Deep and brooding the nose is very black fruit in character. The palate packed with rich ripe fruit fleshy and supple black plum backed by rich black cherry. There is an underlying freshness slightly lighter at the back but the finish has depth richness lots of sweet fruit. 2020-2030. Rating: 93-96 Derek Smedley MW, (May 2014)

Château L'Église Clinet

In a region of modest architecture, the high-spired church in Pomerol tends to dominate the sky-line. Gathered around it, a trio of estates trumpet their proximity with their name – Domaine de l’Eglise, Clos l’Eglise and Château l’Eglise Clinet. Infact, Clos l’Eglise Clinet and l’Eglise Clinet, separated only by a narrow lane, used to form a single estate until they were divided in inheritance in the latter half of the 19th Century.
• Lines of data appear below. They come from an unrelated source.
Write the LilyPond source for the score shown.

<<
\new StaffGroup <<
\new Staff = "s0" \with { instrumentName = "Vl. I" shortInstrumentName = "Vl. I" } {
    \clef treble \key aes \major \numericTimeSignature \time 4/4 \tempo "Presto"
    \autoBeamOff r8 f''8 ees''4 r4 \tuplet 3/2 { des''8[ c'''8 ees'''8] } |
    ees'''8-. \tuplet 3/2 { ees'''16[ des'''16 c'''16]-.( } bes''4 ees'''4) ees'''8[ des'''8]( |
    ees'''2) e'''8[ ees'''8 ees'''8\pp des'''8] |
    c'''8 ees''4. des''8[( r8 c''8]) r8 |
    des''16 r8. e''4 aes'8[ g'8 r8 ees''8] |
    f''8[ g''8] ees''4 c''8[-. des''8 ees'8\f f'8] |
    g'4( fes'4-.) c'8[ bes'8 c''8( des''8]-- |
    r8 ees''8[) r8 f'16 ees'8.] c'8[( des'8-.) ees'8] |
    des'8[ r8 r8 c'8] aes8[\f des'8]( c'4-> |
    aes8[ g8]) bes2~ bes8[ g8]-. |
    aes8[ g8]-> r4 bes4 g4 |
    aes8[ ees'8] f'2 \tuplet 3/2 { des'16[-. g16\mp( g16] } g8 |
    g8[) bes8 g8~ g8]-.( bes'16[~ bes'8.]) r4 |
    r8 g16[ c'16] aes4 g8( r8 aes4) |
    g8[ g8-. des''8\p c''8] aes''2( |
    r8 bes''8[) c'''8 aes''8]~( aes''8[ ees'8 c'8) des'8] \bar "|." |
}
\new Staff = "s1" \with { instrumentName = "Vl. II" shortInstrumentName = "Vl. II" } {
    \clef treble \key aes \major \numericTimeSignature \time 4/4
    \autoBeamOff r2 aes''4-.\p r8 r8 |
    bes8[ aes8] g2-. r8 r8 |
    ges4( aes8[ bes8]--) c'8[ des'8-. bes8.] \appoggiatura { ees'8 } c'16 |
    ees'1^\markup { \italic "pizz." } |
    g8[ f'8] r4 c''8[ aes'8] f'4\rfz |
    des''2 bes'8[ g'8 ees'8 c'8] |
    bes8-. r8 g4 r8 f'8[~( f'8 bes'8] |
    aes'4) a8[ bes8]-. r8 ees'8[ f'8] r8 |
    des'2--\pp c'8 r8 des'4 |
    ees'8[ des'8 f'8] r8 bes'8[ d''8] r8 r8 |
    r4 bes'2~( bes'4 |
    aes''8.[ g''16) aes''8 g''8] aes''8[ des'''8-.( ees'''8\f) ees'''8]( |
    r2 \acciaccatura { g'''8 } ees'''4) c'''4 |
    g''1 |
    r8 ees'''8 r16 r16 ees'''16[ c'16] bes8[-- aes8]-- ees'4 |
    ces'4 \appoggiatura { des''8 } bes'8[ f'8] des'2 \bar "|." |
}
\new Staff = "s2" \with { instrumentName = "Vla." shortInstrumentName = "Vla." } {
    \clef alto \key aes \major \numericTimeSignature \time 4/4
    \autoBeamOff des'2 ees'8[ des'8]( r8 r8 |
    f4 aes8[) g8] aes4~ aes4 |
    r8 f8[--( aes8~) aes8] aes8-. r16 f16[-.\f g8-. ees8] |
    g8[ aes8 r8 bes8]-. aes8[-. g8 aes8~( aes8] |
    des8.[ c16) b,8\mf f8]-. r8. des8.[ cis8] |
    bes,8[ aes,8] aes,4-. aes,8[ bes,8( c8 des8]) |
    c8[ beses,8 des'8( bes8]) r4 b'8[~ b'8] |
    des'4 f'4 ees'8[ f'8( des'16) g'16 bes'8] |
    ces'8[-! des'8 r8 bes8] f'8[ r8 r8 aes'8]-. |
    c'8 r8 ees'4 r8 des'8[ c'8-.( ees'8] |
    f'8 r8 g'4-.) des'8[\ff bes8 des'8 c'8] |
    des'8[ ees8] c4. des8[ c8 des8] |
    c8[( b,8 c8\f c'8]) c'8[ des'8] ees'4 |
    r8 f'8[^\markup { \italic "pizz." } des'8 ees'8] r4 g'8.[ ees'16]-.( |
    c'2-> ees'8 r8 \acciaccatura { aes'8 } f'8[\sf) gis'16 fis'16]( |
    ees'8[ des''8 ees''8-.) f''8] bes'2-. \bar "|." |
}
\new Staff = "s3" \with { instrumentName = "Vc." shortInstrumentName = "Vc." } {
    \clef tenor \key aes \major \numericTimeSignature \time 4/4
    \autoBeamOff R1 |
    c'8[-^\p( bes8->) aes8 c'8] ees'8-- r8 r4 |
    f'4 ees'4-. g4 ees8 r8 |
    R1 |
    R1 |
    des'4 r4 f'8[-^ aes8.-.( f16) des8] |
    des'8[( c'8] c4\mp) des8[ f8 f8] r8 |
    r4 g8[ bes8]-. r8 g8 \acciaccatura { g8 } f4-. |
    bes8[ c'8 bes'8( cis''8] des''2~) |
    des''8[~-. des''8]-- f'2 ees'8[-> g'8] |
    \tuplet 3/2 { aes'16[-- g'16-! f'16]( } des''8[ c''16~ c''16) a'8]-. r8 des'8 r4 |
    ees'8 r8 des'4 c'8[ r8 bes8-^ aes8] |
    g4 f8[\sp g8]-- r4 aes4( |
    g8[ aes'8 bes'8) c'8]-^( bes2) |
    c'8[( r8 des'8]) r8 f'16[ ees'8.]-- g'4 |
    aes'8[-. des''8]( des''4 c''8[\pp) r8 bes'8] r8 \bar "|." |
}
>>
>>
Initially, confusingly, called Clos de l’Eglise, the estate appended the lieu dit name and became Clos de l’Eglise Clinet, before finally settling on l’Eglise Clinet. The château, such as it is, is quite modest – the château proper being left with the Clos l’Eglise portion when the estate divided. The Château l’Eglise Clinet story really begins when Denis Durantou took over in 1983 and turned a traditional if unexciting property into one of Pomerol’s superstars. New equipment in a small new chai were installed and meticulous attention has been paid to the vineyard. There are 6ha of vines given over to 85% Merlot and 14% Cabernet Franc with the last 1% being a plot of very old Malbec vines. Denis Durantou also owns Château les Cruzelles in Lalande-de-Pomerol, Saintayme in Saint Emilion and Chateau Montlandrie in the Côtes de Castillon.